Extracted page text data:

____________

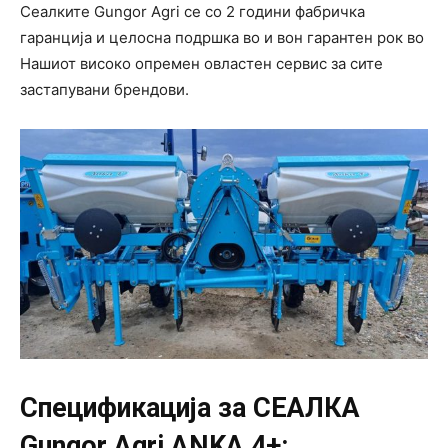
Сеалките Gungor Agri се со 2 години фабричка
гаранција и целосна подршка во и вон гарантен рок во
Нашиот високо опремен овластен сервис за сите
застапувани брендови.
Спецификација за СЕАЛКА
Gungor Agri ANKA 4+:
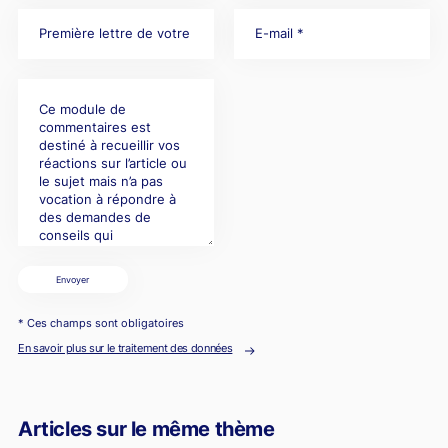
Envoyer
* Ces champs sont obligatoires
En savoir plus sur le traitement des données
Articles sur le même thème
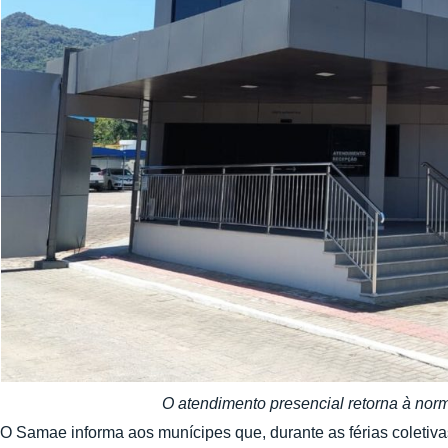
O atendimento presencial retorna à norm
O Samae informa aos munícipes que, durante as férias coletiv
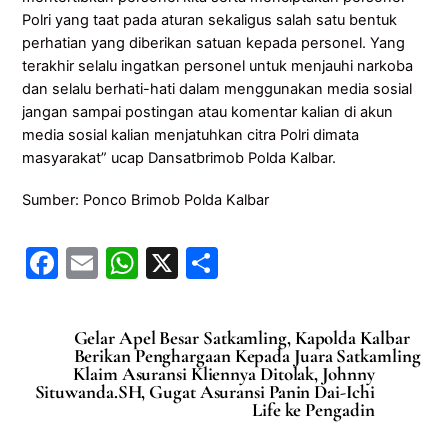
Polri yang taat pada aturan sekaligus salah satu bentuk
perhatian yang diberikan satuan kepada personel. Yang
terakhir selalu ingatkan personel untuk menjauhi narkoba
dan selalu berhati-hati dalam menggunakan media sosial
jangan sampai postingan atau komentar kalian di akun
media sosial kalian menjatuhkan citra Polri dimata
masyarakat” ucap Dansatbrimob Polda Kalbar.
Sumber: Ponco Brimob Polda Kalbar
F
E
W
X
S
a
m
h
h
c
ai
at
ar
Gelar Apel Besar Satkamling, Kapolda Kalbar
e
l
s
e
Berikan Penghargaan Kepada Juara Satkamling
Klaim Asuransi Kliennya Ditolak, Johnny
b
A
Situwanda.SH, Gugat Asuransi Panin Dai-Ichi
Life ke Pengadin
o
p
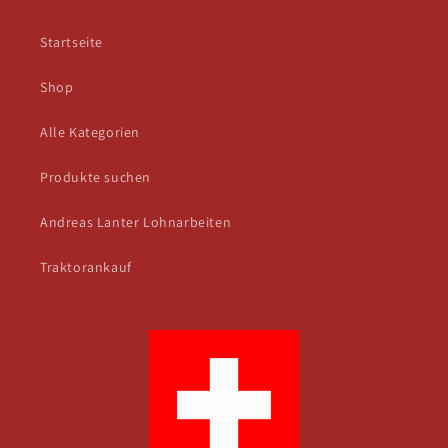
Startseite
Shop
Alle Kategorien
Produkte suchen
Andreas Lanter Lohnarbeiten
Traktorankauf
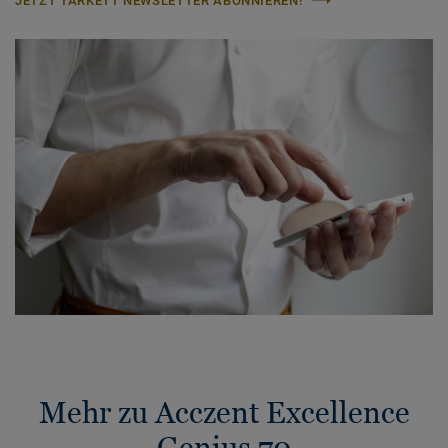
JETZT TARKETT NEWSLETTER ABONNIEREN!
Mehr zu Acczent Excellence
Genius 70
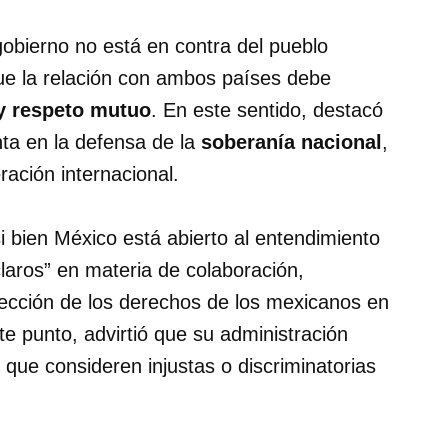
gobierno no está en contra del pueblo
que la relación con ambos países debe
y respeto mutuo
. En este sentido, destacó
nta en la defensa de la
soberanía nacional
,
eración internacional.
 bien México está abierto al entendimiento
claros” en materia de colaboración,
tección de los derechos de los mexicanos en
ste punto, advirtió que su administración
 que consideren injustas o discriminatorias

____________

DESCRIPTION OF THE TASK:
In the answer, the entries must appear exactly as above, without the images.

ANSWER TO THE PROBLEM:
Сеалките Gungor Agri се со 2 години фабричка
гаранција и целосна подршка во и вон гарантен рок во
Нашиот високо опремен овластен сервис за сите
застапувани брендови.
Спецификација за СЕАЛКА
Gungor Agri ANKA 4+:
Envoyer
* Ces champs sont obligatoires
En savoir plus sur le traitement des données
Articles sur le même thème
O atendimento presencial retorna à norm
O Samae informa aos munícipes que, durante as férias coletiv
Polri yang taat pada aturan sekaligus salah satu bentuk
perhatian yang diberikan satuan kepada personel. Yang
terakhir selalu ingatkan personel untuk menjauhi narkoba
dan selalu berhati-hati dalam menggunakan media sosial
jangan sampai postingan atau komentar kalian di akun
media sosial kalian menjatuhkan citra Polri dimata
masyarakat” ucap Dansatbrimob Polda Kalbar.
Sumber: Ponco Brimob Polda Kalbar
F
E
W
X
S
a
m
h
h
c
ai
at
ar
Gelar Apel Besar Satkamling, Kapolda Kalbar
e
l
s
e
Berikan Penghargaan Kepada Juara Satkamling
Klaim Asuransi Kliennya Ditolak, Johnny
b
A
Situwanda.SH, Gugat Asuransi Panin Dai-Ichi
Life ke Pengadin
o
p
Startseite
Shop
Alle Kategorien
Produkte suchen
Andreas Lanter Lohnarbeiten
Traktorankauf
JETZT TARKETT NEWSLETTER ABONNIEREN!
Mehr zu Acczent Excellence
Genius 70
gobierno no está en contra del pueblo
que la relación con ambos países debe
y respeto mutuo
. En este sentido, destacó
nta en la defensa de la
soberanía nacional
,
eración internacional.
 bien México está abierto al entendimiento
claros” en materia de colaboración,
tección de los derechos de los mexicanos en
ste punto, advirtió que su administración
 que consideren injustas o discriminatorias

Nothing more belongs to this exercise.